A margem de acerto tinha de ser a mais segura possível. O risco, mínimo. E, mesmo assim, havia o imponderável. O filme tinha de despertar o interesse das massas. O roteiro de Erich Segal pareceu-lhe perfeito. Dava uma nova roupagem ao melodrama e atingia o público jovem que começava a se retrair da liberalidade do ‘paz e amor’. Sem abordar diretamente o assunto, poderia aproveitar o sentimento de luto que a ‘América’ experimentava por seu isolamento no Vietnã. Mas, para convencer o comitê executivo da Paramount, Robert Evans teve de fazer um filme econômico, barato mesmo. Uma operação de guerra – que ele quase perdeu de antemão.

Ali seria sua estrela, mas ele teve a maior dificuldade para achar seu garoto. Michael York, Jon Voight, Beau Bridges, Michael Sarrazin e Michael Douglas recusaram o papel, convencidos de que não tinha nada a ver com o espírito da época. Ryan O’Neal, que tinha a estampa, topou, mas quis porcentagem. Larry Peerce, que já dirigira Ali em Paixão de Primavera, não quis dirigir nem Anthony Harvey. Arthur Hiller, relutantemente, aceitou, mas só porque Evans condicionou a produção de Plaza Suite, que ele queria fazer e fez, no ano seguinte -, com a aceitação de Love Story. Como operação de marketing, o roteiro foi transformado em livro e trabalhado para virar best seller. A partir daí, criou-se a aura do filme que viria, a seguir.
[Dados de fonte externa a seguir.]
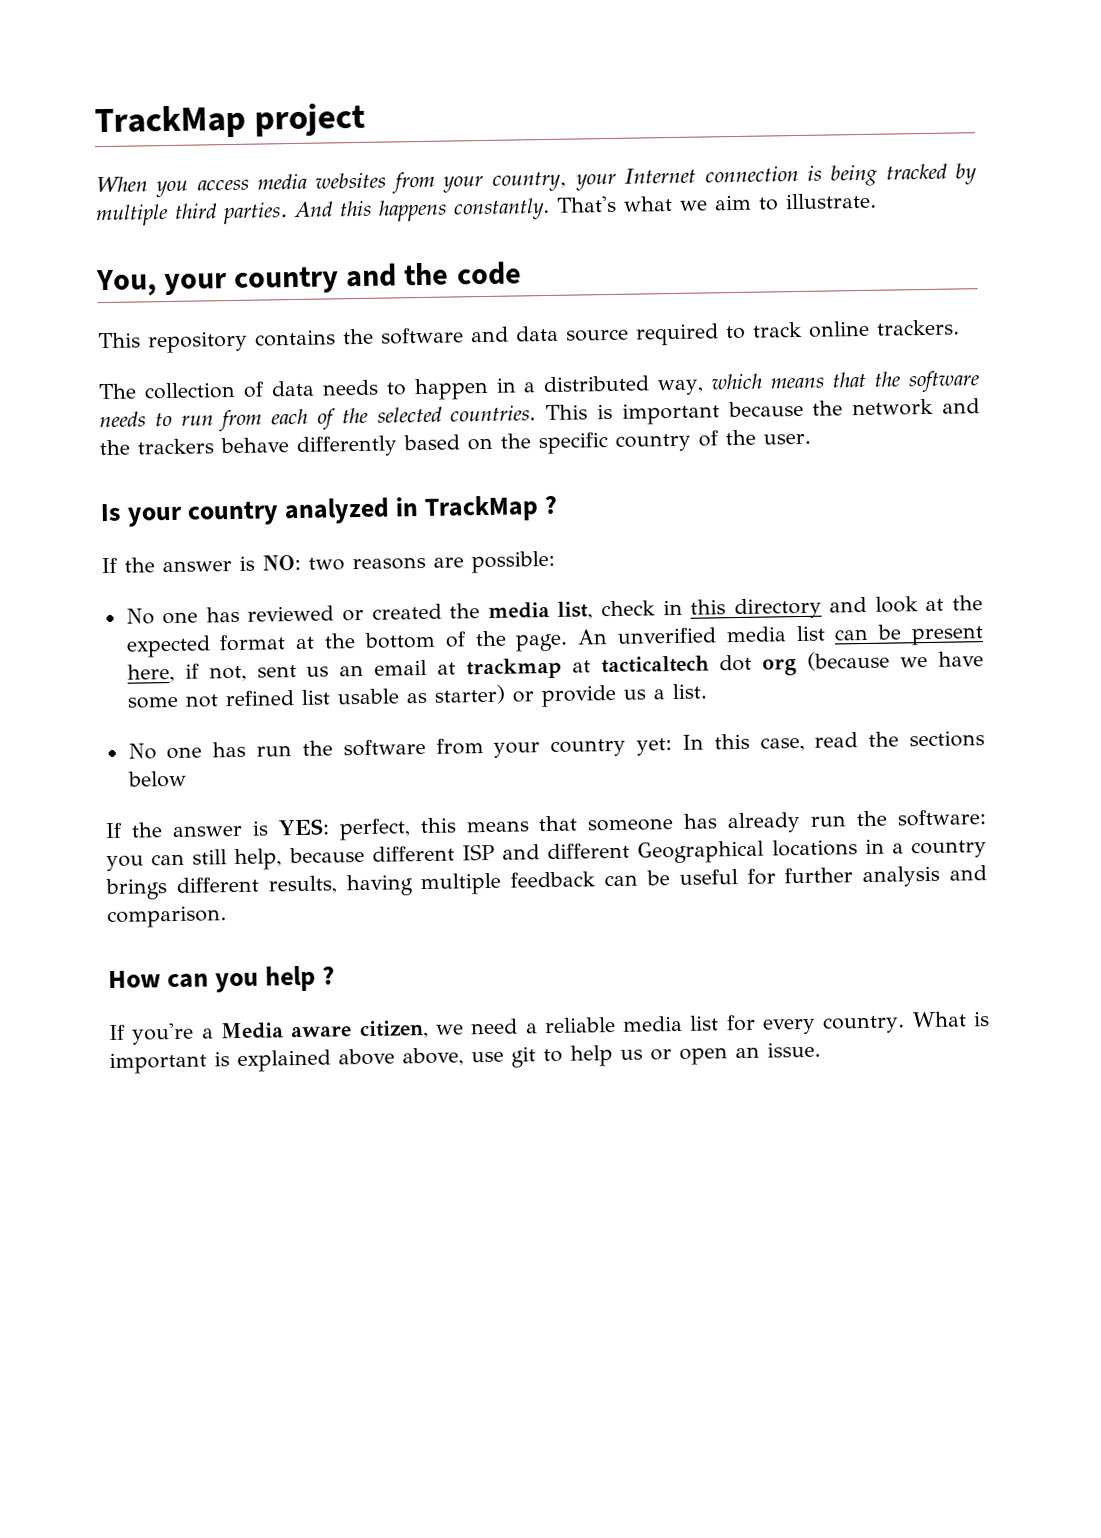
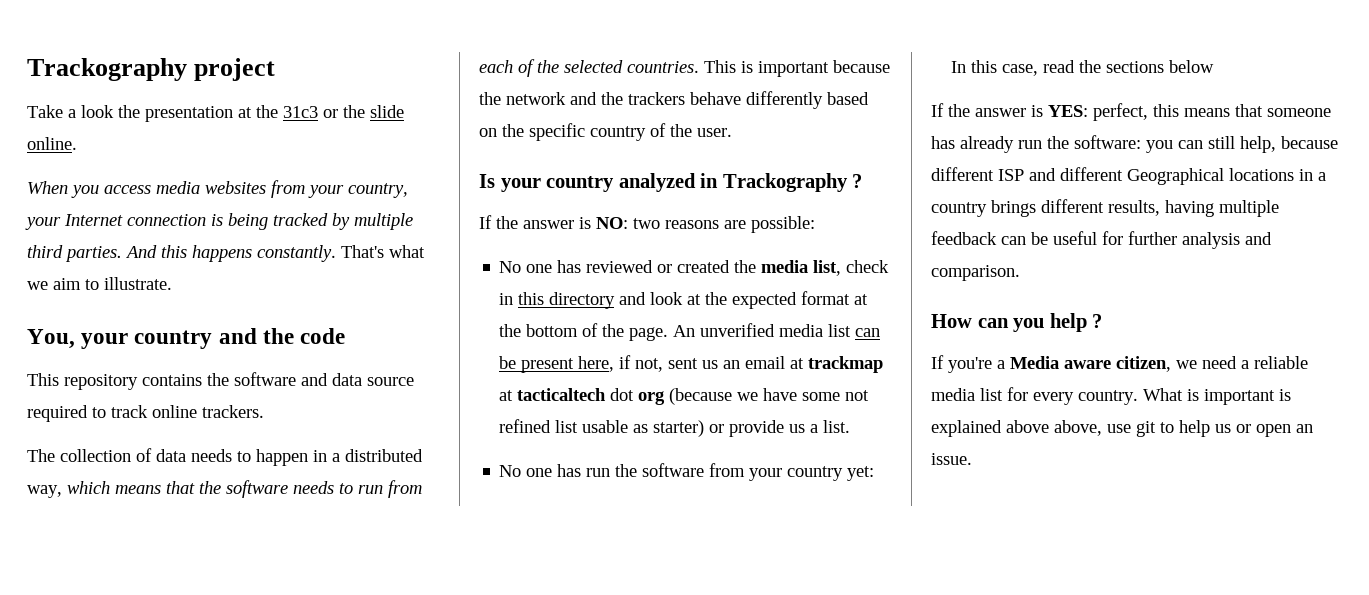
[94,104,246,140] TrackMap -> [27,58,187,81] Trackography
(366, 119) none -> [27,105,404,122] [27,137,77,150] // Take a look the presentation at the 31c3 or the slide online.
[424,495,540,522] TrackMap -> [722,173,848,192] Trackography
Evans estava certo. Love Story foi um megassucesso planetário e até hoje é possível se perguntar por quê. O filme é todo certo, mas anódino, se comparado aos suntuosos – e barrocos – melodramas de Douglas Sirk, 15 anos antes. Talvez tenha sido o que pegou os jovens, essa discrição, ausência de exagero. A relação pai/filho, o conflito entre a segurança da fortuna e o risco da impetuosidade, levou os velhos para as salas, e eles estavam tentando entender a revolução de seus filhos, dois anos antes, nas maiores universidades dos EUA. Tudo isso é história, e neste final de semana e, depois, na quarta-feira, você poderá (re)ver Love Story nos Clássicos Cinemark. Depois da sexualidade exacerbada de Bonnie & Clyde, de Arethur Penn, na semana passada, o pudor de Love Story.

Na vida real, Robert Evans também perdeu sua garota. Ali MacGraw separou-se dele para ficar com Steve McQueen, e contracenou com o novo marido em Os Implacáveis, um grande Sam Peckinpah. Até onde se sabe nem ela nem Stevie nunca pediram perdão a Evans por seu amor. Estavam seguindo o mandamento que o próprio Evans e Erich Segal estabeleceram em Love Story. E, para não fazer crer que operações de marketing com boa dose de cálculo, como as de Love Story e O Poderoso Chefão, sempre dão certo, a mesma Paramount, em 1974, tentou fazer de O Grande Gatsby, baseado no livro de Scott Fitzgerald, um grandioso retorno aos anos loucos, mas o público rejeitou e o fracasso foi monumental.